Kept in the Tower of London, the Crown Jewels of The United Kingdom are ceremonial regalia worn by British monarchs during their coronations. The tradition stretches back to the 12th century, although most of the current collection is around 350 years old. Of the 23,578 stones in the collection, the glittering 530 carat Cullinan 1 diamond dominates. It is the largest clear cut diamond in the world and was discovered in South Africa in 1905.
The first glimpse of royal wedding jewellery came in 1853 when Queen Victoria and Prince Albert reenacted their wedding of 1840, before the advent of modern photography. In the frugal spirit of the age, Victoria opted for a floral wreath of orange blossoms rather than a tiara.
Queen Elizabeth II showed no such restraint when she wore the Queen Mary Fringe Tiara at her wedding to Prince Philip in 1952. A present to Queen Mary in 1919, it has since been worn by Princess Anne and Princess Beatrice on their wedding days.
For her highly-anticipated wedding to Prince William in 2011, Kate Middleton chose the Cartier Halo Tiara, borrowed from the Queen and originally a present from George VI to his wife, the Queen Mother.
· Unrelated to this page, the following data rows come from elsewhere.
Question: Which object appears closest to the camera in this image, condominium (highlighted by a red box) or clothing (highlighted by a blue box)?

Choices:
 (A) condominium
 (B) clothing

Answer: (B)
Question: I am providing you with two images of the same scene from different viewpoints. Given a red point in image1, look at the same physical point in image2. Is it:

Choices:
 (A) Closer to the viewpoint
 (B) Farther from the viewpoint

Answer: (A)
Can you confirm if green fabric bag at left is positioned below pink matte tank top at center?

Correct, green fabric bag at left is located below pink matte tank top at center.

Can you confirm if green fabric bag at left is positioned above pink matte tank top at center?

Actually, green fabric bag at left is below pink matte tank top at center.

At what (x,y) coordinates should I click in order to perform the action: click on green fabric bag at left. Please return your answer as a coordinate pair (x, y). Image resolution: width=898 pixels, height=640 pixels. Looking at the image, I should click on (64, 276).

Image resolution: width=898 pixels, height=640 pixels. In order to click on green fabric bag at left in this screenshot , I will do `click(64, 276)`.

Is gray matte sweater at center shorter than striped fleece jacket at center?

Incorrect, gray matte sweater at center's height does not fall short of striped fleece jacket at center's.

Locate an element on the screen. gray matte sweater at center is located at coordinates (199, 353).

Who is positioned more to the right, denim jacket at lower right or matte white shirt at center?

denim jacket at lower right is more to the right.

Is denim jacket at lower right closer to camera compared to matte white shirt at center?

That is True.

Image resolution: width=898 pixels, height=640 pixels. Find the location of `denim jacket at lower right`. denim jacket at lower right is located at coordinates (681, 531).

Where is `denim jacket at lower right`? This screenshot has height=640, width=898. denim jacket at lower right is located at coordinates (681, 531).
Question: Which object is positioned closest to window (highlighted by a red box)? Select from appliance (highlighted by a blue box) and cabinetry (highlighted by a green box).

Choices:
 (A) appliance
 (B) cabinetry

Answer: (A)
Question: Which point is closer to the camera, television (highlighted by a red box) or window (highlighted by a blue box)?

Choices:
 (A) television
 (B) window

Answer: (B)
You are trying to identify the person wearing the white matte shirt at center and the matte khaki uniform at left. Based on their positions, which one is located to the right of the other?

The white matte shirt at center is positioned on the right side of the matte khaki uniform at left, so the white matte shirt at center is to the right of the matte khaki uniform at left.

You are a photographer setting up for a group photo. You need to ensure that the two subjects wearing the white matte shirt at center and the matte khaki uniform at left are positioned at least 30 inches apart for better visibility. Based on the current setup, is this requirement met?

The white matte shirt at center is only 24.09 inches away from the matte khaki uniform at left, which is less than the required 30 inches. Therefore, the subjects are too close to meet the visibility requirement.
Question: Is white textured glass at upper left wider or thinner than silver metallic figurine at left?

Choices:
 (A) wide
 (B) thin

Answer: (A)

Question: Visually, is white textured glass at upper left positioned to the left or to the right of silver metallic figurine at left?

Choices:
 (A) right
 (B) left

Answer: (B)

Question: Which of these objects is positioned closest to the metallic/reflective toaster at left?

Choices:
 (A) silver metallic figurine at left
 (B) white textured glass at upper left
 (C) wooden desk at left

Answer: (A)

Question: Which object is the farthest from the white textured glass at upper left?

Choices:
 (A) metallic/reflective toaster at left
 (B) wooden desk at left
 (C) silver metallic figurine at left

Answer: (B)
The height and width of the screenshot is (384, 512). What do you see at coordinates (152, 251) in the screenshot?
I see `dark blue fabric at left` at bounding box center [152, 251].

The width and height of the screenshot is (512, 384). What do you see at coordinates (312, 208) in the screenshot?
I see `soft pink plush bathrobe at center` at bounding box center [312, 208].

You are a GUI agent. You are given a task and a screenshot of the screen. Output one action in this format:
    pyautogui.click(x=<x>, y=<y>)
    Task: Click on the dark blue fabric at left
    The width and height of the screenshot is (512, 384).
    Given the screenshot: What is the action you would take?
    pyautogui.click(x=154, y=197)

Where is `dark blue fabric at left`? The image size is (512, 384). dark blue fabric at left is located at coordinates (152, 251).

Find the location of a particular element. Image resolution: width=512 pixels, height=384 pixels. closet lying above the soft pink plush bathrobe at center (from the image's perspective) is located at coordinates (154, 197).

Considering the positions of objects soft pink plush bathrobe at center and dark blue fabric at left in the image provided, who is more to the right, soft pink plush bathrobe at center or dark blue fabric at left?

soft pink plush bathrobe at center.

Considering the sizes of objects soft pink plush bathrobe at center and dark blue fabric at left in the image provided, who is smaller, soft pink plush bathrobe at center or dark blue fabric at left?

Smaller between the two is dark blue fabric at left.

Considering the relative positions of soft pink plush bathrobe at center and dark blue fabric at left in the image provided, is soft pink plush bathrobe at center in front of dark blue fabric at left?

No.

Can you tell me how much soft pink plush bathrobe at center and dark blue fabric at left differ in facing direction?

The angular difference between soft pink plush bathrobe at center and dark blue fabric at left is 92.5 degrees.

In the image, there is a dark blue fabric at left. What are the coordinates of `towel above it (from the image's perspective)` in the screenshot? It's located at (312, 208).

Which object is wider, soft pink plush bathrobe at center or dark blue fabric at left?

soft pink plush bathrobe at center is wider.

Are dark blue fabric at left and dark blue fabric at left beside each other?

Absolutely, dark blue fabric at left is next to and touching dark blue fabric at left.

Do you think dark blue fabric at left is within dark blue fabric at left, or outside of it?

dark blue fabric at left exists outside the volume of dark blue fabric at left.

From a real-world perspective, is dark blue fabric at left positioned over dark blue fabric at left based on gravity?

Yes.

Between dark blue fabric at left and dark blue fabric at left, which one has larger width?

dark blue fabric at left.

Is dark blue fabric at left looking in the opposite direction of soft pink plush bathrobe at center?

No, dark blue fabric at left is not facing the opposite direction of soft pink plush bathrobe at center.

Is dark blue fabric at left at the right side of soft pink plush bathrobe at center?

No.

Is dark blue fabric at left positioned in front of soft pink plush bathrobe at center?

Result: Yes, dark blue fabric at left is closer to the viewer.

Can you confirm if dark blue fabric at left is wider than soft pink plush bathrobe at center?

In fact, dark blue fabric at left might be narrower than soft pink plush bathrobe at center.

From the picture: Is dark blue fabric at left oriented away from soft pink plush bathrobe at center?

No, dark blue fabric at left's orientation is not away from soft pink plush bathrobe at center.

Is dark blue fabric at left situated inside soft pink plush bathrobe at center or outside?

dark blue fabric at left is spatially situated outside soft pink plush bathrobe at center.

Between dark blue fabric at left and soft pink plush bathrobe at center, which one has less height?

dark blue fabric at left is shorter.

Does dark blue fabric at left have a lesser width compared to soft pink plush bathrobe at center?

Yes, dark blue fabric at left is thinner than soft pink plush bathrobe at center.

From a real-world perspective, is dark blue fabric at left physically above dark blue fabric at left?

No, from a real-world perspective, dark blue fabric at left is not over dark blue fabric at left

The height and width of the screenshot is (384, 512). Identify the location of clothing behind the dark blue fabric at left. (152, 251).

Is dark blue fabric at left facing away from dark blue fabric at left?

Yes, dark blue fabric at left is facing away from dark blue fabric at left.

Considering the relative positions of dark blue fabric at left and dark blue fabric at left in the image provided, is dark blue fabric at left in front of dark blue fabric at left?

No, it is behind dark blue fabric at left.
When it comes to more casual royal jewellery, the Queen’s three-strand pearl necklace is an almost permanent fixture for daytime occasions, as can be seen in this Queen Elizabeth documentary. She received the necklace as a gift from her father George VI, who died when she was just 25. Due to the particular resonance of the original piece, she had an identical necklace made so she can rotate them.
A staple piece for Kate Middleton is a couple of oval green amethyst hoops encompassed by jewels and set in 18k yellow gold. They were a present from Prince Willam for their first Christmas together as a married couple. She is also regularly seen wearing the Cartier Ballon Bleu watch, another present from William and a nod to his mother who was rarely seen without one of the brand’s watches.
There has been much speculation about who will inherit the Queen’s vast personal jewellery collection. As the future queen consort, Kate should be in line to receive some of the most precious pieces of the collection. She already has an impressive collection having inherited many pieces from Princess Diana including her much worn South Sea pearl earrings and sapphire engagement ring. Meghan Markle has also been spotted wearing some of Diana’s pieces including an emerald cut ring and a pair of golden butterfly earrings, inset with blue stones and diamonds.
Whoever is eventually lucky enough to receive a share of the Queen’s collection, they will be able to enjoy some of the world’s most stunning and desirable jewellery imaginable.